# Bogoliubov transformation / Interpretation of diagonalized Hamiltonian

Hey,

I consider a diagonalized Hamiltonian:

$H=\sum\limits_{k} \underbrace{ (\epsilon_{k} u_{k}^2 -\epsilon_{k} v_{k}^2 -2\Delta u_{k} v_{k} )}_{E_{k}}(d_{k \uparrow}^{\dagger}d_{k \uparrow} + d_{k \downarrow}^{\dagger}d_{k \downarrow}) +const$
with fermionic creation and annihilation operators.

From solution I know that: $E_{k} =\sqrt{\Delta^2 +\epsilon_{k}^2}$ but how can I get this result?

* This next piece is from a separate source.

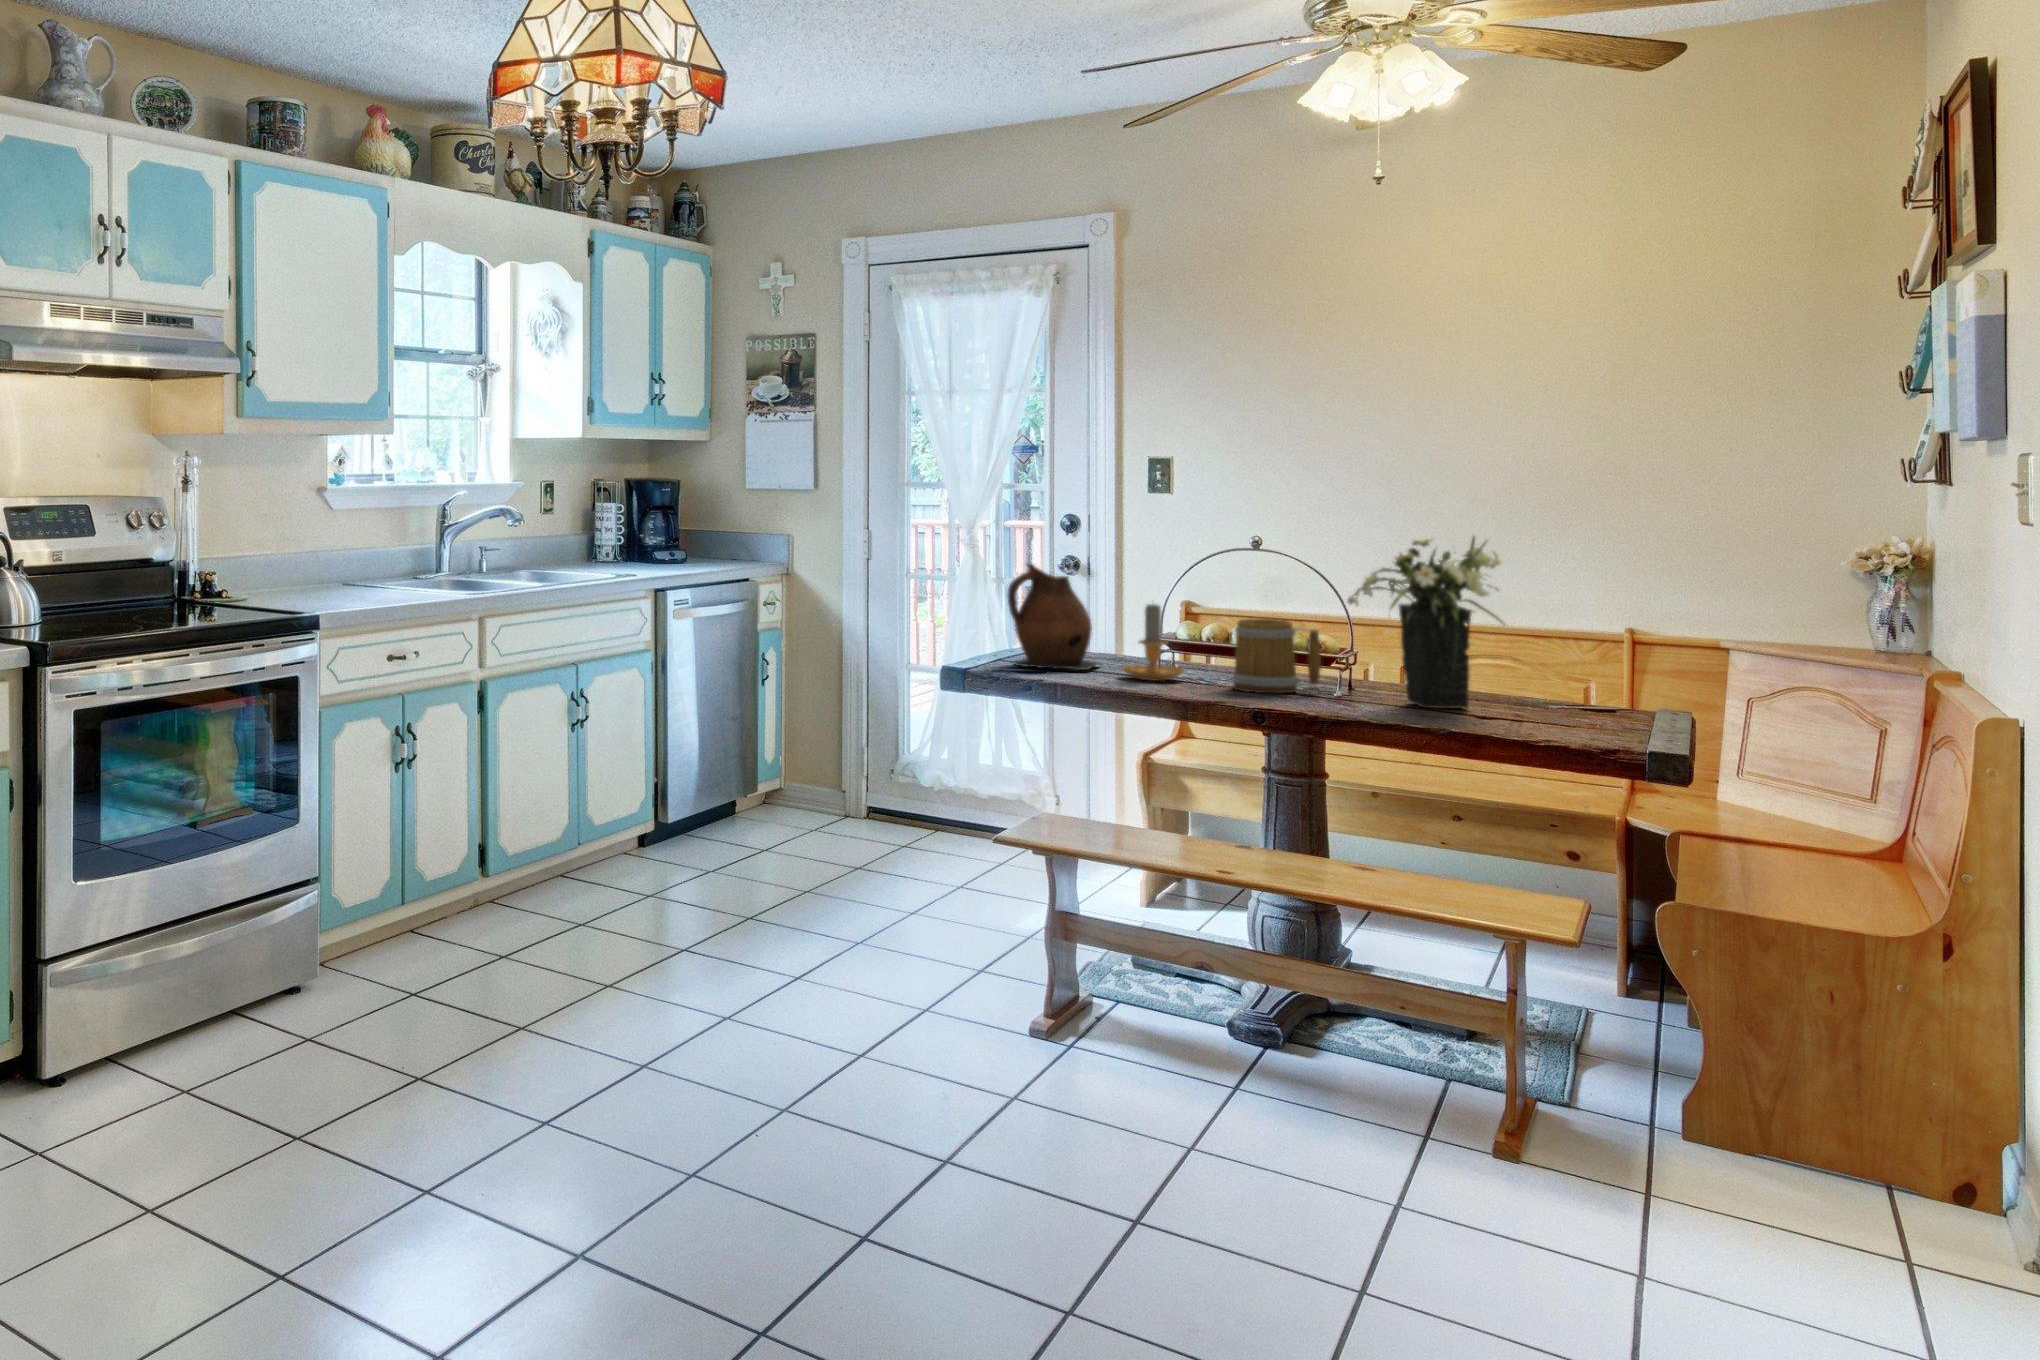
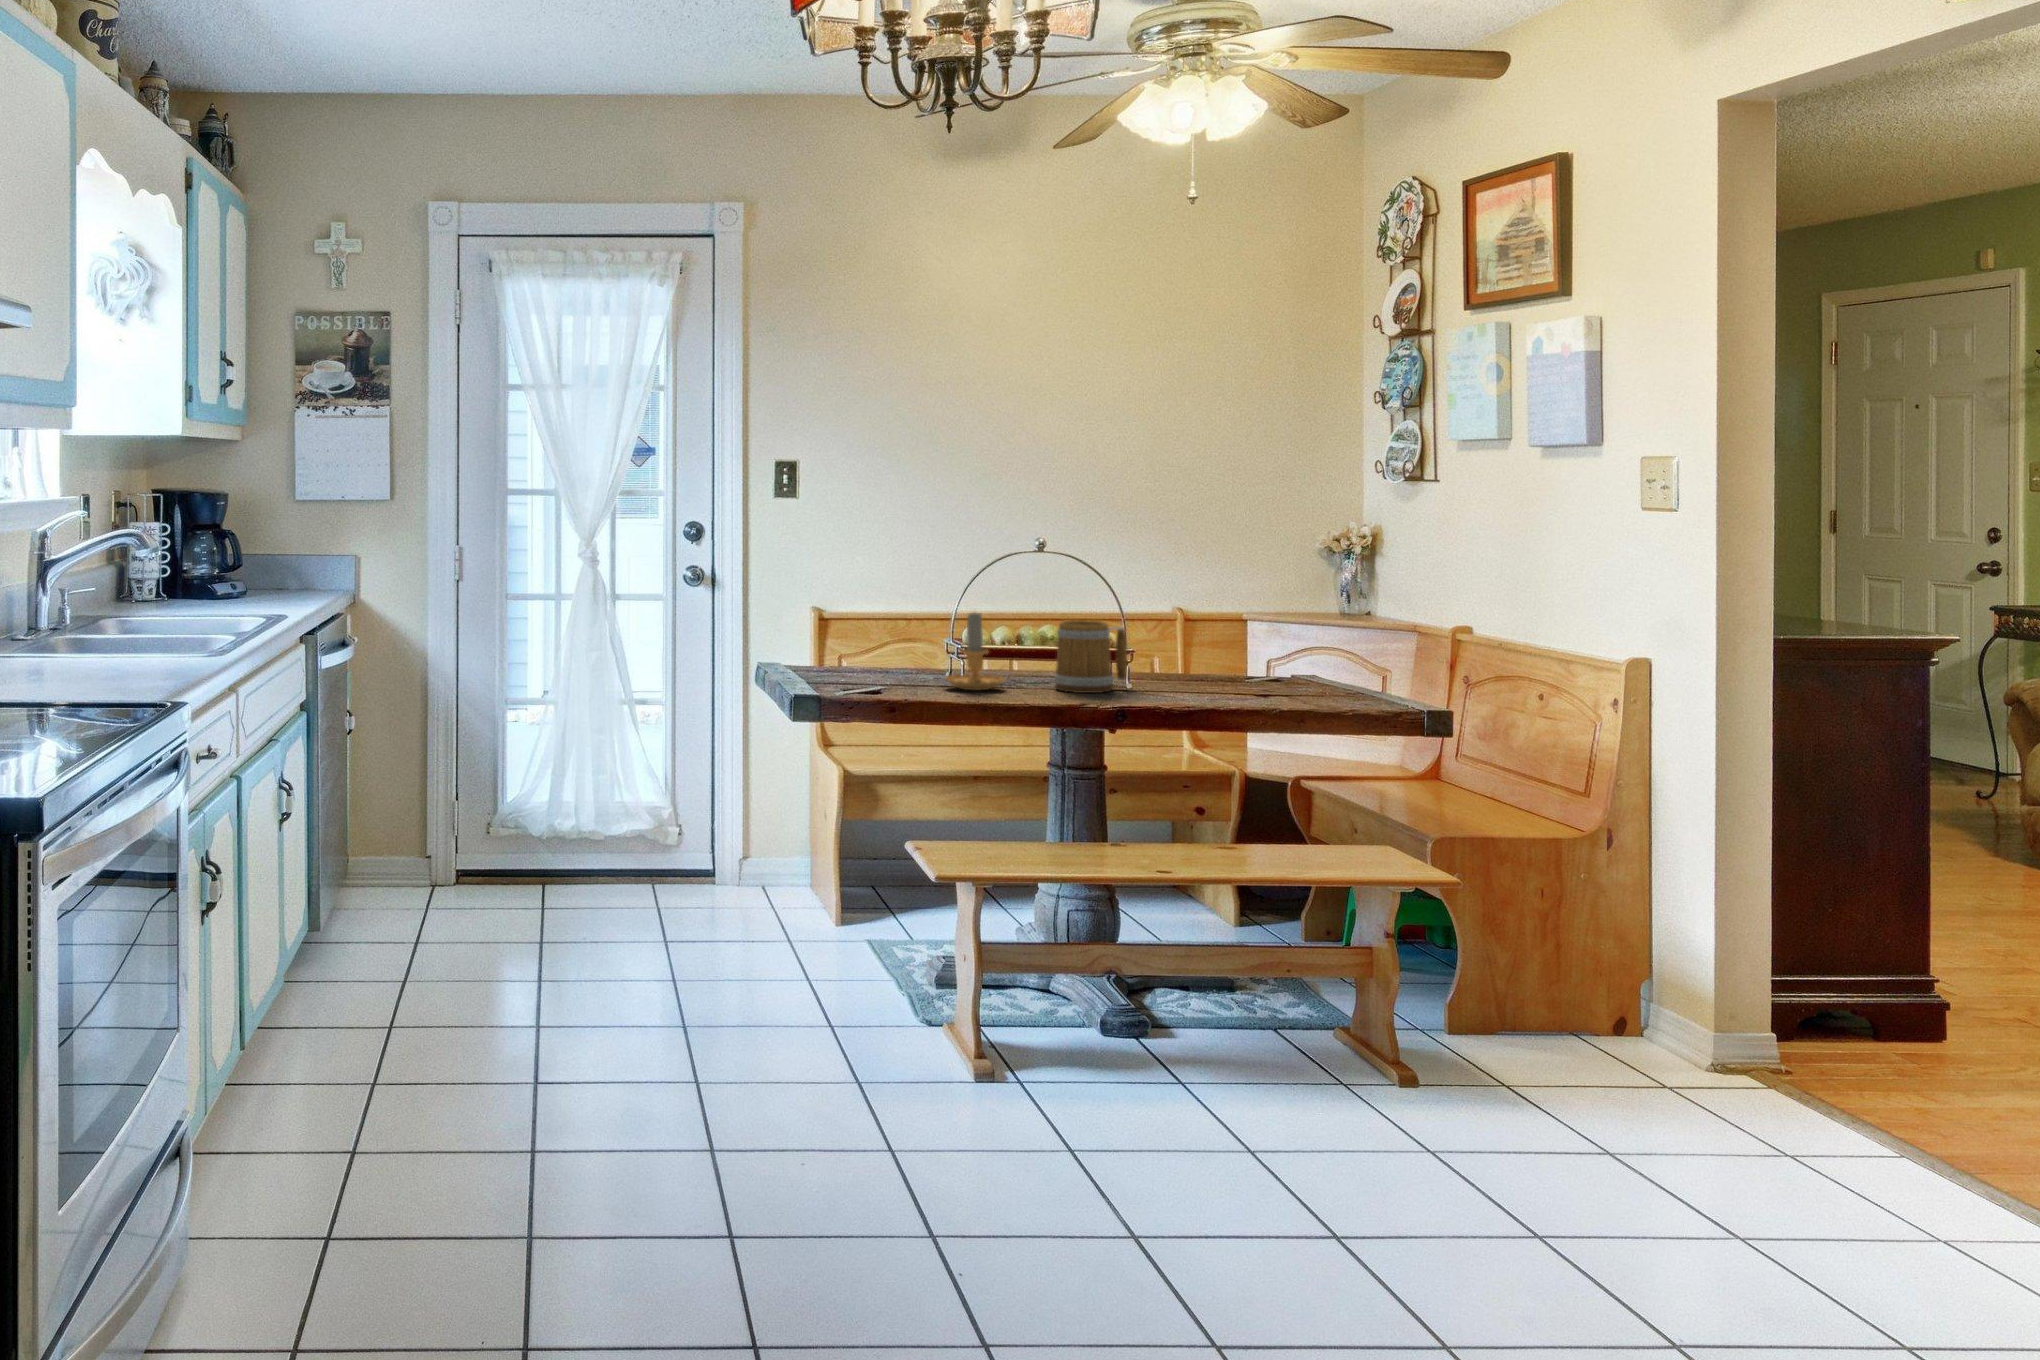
flower arrangement: present [1347,537,1503,708] -> none [1178,534,1310,693]
ceramic pitcher: present [1007,564,1101,671] -> none [806,576,904,688]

Things I even know is that: $u_k^2 + v_k^2 =1$ and:
$\sum\limits_k \underbrace{( -2\epsilon_k u_k v_k +\Delta v_k^2 -\Delta u_k ^2 )}_{\stackrel{!}{=}0} (d_{k \uparrow}^{\dagger}d_{k \downarrow}^{\dagger} + d_{k \downarrow}d_{k \uparrow})$.

Thank you guys!!!

Things I even know is that: $u_k^2 + v_k^2 =1$ and:
$( -2\epsilon_k u_k v_k +\Delta v_k^2 -\Delta u_k ^2 )=0$.